运行结果如下(每次运行属性值顺序可能会不同,由于hash问题,不用管,结果是一样的)

全部代码可下载项目https://gitee.com/TomCoCo/mLearn.git

【常见决策树算法逻辑理解以及代码实现(5)】CART (代码实现,包含绘图,西瓜书示例)_第1张图片

这里是代码,有完整的注释,可以直接运行如上图

核心方法 createTree

import math
import matplotlib.pyplot as plt
import copy

D = [
['青绿','蜷缩','浊响','清晰','凹陷','硬滑','是'],
['乌黑','蜷缩','沉闷','清晰','凹陷','硬滑','是'],
['乌黑','蜷缩','浊响','清晰','凹陷','硬滑','是'],
['青绿','蜷缩','沉闷','清晰','凹陷','硬滑','是'],
['浅白','蜷缩','浊响','清晰','凹陷','硬滑','是'],
['青绿','稍蜷','浊响','清晰','稍凹','软粘','是'],
['乌黑','稍蜷','浊响','稍糊','稍凹','软粘','是'],
['乌黑','稍蜷','浊响','清晰','稍凹','硬滑','是'],
['乌黑','稍蜷','沉闷','稍糊','稍凹','硬滑','否'],
['青绿','硬挺','清脆','清晰','平坦','软粘','否'],
['浅白','硬挺','清脆','模糊','平坦','硬滑','否'],
['浅白','蜷缩','浊响','模糊','平坦','软粘','否'],
['青绿','稍蜷','浊响','稍糊','凹陷','硬滑','否'],
['浅白','稍蜷','沉闷','稍糊','凹陷','硬滑','否'],
['乌黑','稍蜷','浊响','清晰','稍凹','软粘','否'],
['浅白','蜷缩','浊响','模糊','平坦','硬滑','否'],
['青绿','蜷缩','沉闷','稍糊','稍凹','硬滑','否']
]
A = ['色泽','根蒂','敲声','纹理','脐部','触感','好瓜']

class Cart:
    # 数据
    data = None
    # 属性集合
    attributes = None
    # 属性集合 (与下标关系),去除最后的类型判定列
    attributesAndIndex = None
    # 属性下标 (与属性可能的取值),去除最后的类型判定列
    attributesIndexAndValue = None
    # 根节点
    root = None

    def __init__(self,data,attributes):
        self.data = data       
        self.attributes = attributes
        self.attributesAndIndex = Cart.getAttributesAndIndex(attributes)
        self.attributesIndexAndValue = Cart.getAttributesAndValue(data,attributes)
        
    def draw(self):
        self.createTree(self.root,self.data,self.attributesAndIndex,None)
        tree = Tree(self.root)
        tree.drawTree()

    # attributesAndIndex 不是类的那个属性了,这个引用会在递归的过程中长度被削减
    def createTree(self,node,data,attributesAndIndex,desc):
        # 创建节点
        newNode = Node()
        # 如果传入了desc,写入
        if(desc is not None):
            newNode.desc = desc
        if node is None:
            self.root = newNode
        else:
            node.addChild(newNode)

        # 如果data中的样本属于同一类别,那么将newNode标记为C类叶节点.返回
        kMap = Cart.getKMap(data)
        if len(kMap) == 1:
            newNode.name = next(iter(kMap.keys()))
            return

        # 如果属性列表是空集,或D在A上的取值相同
        if Cart.checkDA(data,attributesAndIndex):
            # 获取数据集中较多的那个类别
            newNode.name = Cart.getMoreType(data)
            return

        # 获取最优属性下标
        bestIndex = Cart.getMinGiniIndexStrict(data,attributesAndIndex)
        newNode.name = self.attributes[bestIndex]

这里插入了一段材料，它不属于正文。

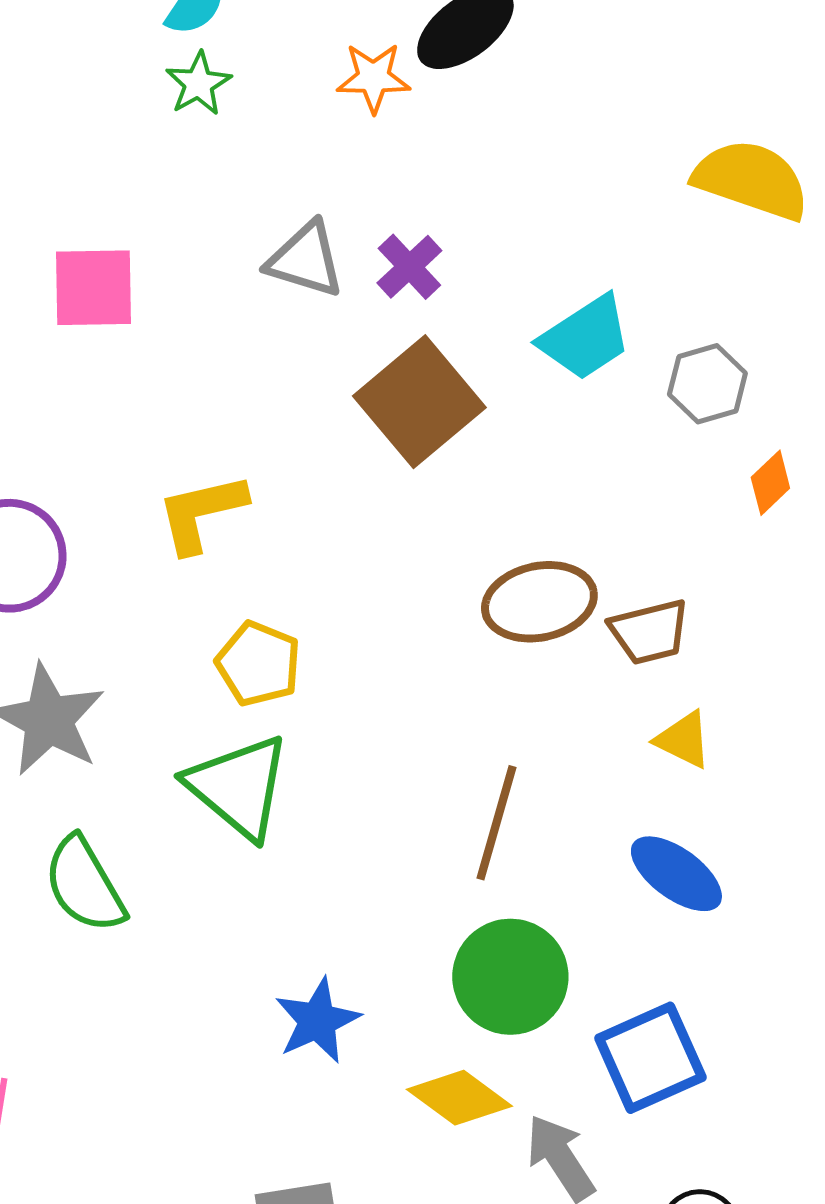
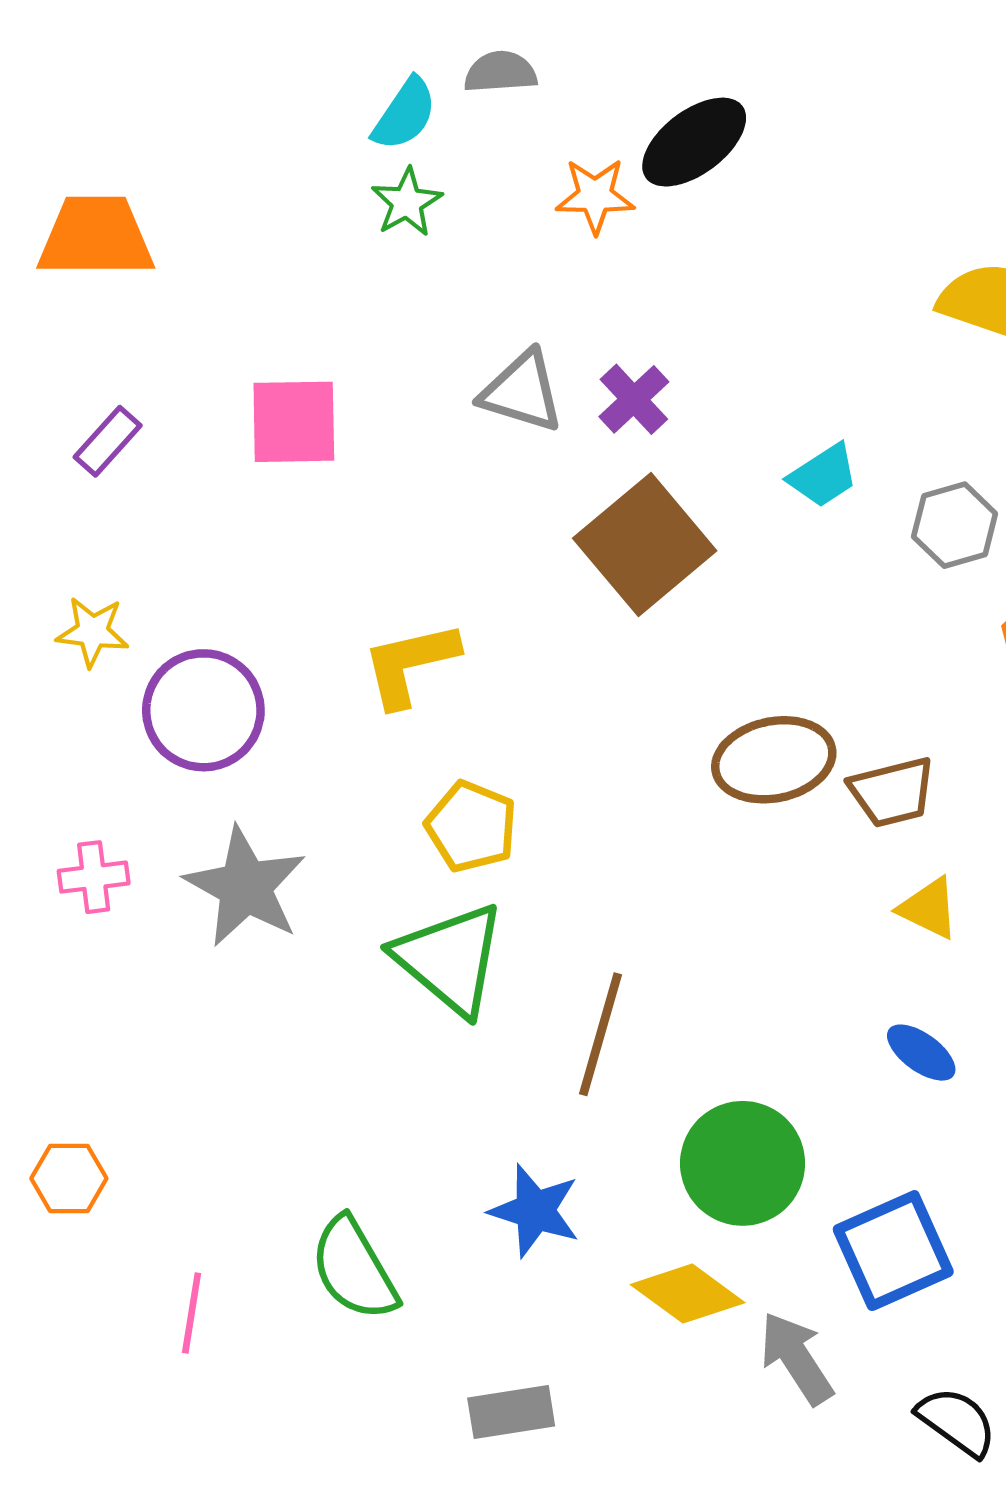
cyan trapezoid: (585, 338) -> (823, 476), size x0.7
brown line: (496, 823) -> (601, 1034), moved
blue ellipse: (676, 874) -> (921, 1053), size x0.7
green semicircle: (84, 885) -> (354, 1269), moved
blue star: (317, 1021) -> (535, 1211), turned -30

        # 遍历最优属性的每一个属性值(从原始数据中)
        aStart = self.attributesIndexAndValue[bestIndex]
        # 按最优属性拆分数据,为多个子集
        V = Cart.splitDataByIndex(data,bestIndex)
        for aStartV in aStart:
            dv = V.get(aStartV)
            # 如果dv是空集,那么以获取数据集中较多的那个类别建立子节点
            if dv is None or len(dv) == 0:
                newLeaf = Node()
                newLeaf.name = Cart.getMoreType(data)
                newLeaf.desc = aStartV
                newNode.addChild(newLeaf)
            else:
                 # 将A抛去选中的那个
                Anew = copy.deepcopy(attributesAndIndex)
                for index,item in enumerate(Anew):
                    if next(iter(item.values())) == bestIndex:
                        Anew.pop(index)
                        break
                self.createTree(newNode,dv,Anew,aStartV)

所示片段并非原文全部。